Но пуповина, связывавшая его партию с русской революцией, была слишком прочной и все эти объяснения недостаточно чётко объясняли 'загадку' для её участников. Они сочли необходимым разрабатывать эту тему и далее. После «Факторов расы и нации в марксистской теории» и «Аграрного вопроса»28, которые стали введением в историю России (Бордига настаивал на тезисе капитализм = аграрная революция, и на том факте, что аграрный вопрос был центральным из проблем, которые должна была разрешить как русская, так и коммунистическая революции), ему пришлось вернуться к России и начать «Россию и революцию в марксистской теории».

Так, читатель может получить представление о том, как была рождена представляемая работа. Следует отметить, что большинство тем было рассмотрено фрагментарно в статьях и, кроме этого, что существовал постоянный обмен между объяснениями русского общества и разъяснением критики политической экономии. Здесь присутствовала постоянная тема диктатуры пролетариата, которая могла бы направлять развитие производительных сил в необъятной России. Вот почему Бордигу в первую очередь интересовала природа государства, не только потому, что он не обманывался по поводу того, что государство могло не определяться экономической и социальной структурой. Он очень хорошо знал, что в России, начиная с определённого момента, социальные силы неизбежно должны будут уничтожить пролетарское государство, при отсутствии поддержки со стороны революции на Западе. Но для того чтобы обнажить спираль этой революции он анализировал не экономическую сферу, а политическую. Только когда это государство стало полностью капиталистическим, он занялся экономической и социальной структурой, потому что теперь надо было понять, как будут рождены силы, которым предстояло бороться за коммунистическое общество и на что им следовало ориентироваться. Довольно красноречивым является тот факт, что именно во время Двадцатого съезда, когда Россия открыто заявила о своей интеграции в капиталистический лагерь, он предсказал, что коммунистическая революция должна будет произойти в 1975-м.
------------------------------------
Условие задачи -
Какой год коммунистической революции предсказал Бордига во время Двадцатого съезда, согласно исходному отрывку?

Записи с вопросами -
------------------------------------
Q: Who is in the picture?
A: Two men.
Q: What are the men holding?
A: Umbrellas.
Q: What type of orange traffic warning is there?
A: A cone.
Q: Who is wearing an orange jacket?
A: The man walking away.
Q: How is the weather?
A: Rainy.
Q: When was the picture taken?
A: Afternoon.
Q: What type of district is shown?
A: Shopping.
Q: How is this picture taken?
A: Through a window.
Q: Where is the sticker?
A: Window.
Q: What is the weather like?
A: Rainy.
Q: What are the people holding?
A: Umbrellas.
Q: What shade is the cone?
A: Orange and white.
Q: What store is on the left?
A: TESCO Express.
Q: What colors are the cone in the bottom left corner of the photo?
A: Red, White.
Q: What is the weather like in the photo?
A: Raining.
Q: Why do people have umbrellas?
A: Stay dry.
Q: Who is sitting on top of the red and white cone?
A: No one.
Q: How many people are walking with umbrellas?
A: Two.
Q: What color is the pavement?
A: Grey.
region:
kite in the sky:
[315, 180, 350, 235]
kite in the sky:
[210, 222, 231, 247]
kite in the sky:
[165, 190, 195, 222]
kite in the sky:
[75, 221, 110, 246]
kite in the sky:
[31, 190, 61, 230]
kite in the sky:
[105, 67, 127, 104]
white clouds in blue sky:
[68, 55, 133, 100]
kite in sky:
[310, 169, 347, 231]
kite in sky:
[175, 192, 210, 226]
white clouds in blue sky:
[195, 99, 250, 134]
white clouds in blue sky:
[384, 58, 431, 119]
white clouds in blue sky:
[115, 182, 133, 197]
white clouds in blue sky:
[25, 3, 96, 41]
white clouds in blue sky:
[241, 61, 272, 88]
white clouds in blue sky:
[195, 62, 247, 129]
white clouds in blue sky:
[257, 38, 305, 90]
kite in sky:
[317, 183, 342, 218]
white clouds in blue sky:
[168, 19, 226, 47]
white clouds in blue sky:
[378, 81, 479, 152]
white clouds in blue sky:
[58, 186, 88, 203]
------------------------------------
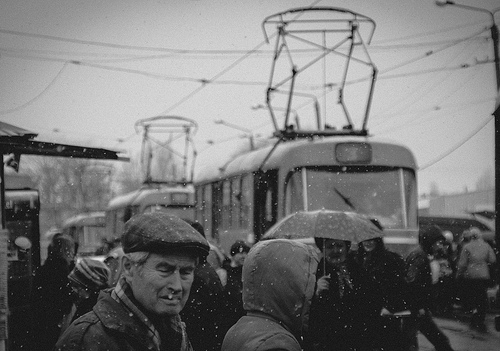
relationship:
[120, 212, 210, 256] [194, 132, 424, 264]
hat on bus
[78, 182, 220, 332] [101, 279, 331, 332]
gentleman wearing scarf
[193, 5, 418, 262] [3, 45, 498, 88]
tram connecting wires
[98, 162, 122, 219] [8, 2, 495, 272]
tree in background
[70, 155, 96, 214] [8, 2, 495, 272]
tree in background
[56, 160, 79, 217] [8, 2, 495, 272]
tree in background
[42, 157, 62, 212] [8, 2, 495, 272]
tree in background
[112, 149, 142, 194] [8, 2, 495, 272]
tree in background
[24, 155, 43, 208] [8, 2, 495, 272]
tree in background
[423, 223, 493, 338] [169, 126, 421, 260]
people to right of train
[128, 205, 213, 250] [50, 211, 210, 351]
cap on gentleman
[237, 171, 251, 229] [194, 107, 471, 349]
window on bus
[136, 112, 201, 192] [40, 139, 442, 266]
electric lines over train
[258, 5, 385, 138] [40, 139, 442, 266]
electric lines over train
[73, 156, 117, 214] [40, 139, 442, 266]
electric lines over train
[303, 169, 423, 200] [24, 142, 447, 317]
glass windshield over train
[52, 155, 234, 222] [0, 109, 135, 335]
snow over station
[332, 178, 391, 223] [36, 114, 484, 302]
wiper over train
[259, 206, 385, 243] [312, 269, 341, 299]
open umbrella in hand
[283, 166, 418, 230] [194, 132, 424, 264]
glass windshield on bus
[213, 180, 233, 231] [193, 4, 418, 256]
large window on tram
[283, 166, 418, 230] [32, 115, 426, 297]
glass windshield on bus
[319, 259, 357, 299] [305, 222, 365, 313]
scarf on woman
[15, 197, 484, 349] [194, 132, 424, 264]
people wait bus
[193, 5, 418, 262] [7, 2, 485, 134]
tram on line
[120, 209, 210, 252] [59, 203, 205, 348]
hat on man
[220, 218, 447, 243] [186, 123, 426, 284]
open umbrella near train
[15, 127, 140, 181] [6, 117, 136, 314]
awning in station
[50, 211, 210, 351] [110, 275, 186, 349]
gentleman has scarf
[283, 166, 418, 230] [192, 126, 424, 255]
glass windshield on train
------------------------------------
Ответ к задаче -
1975-й.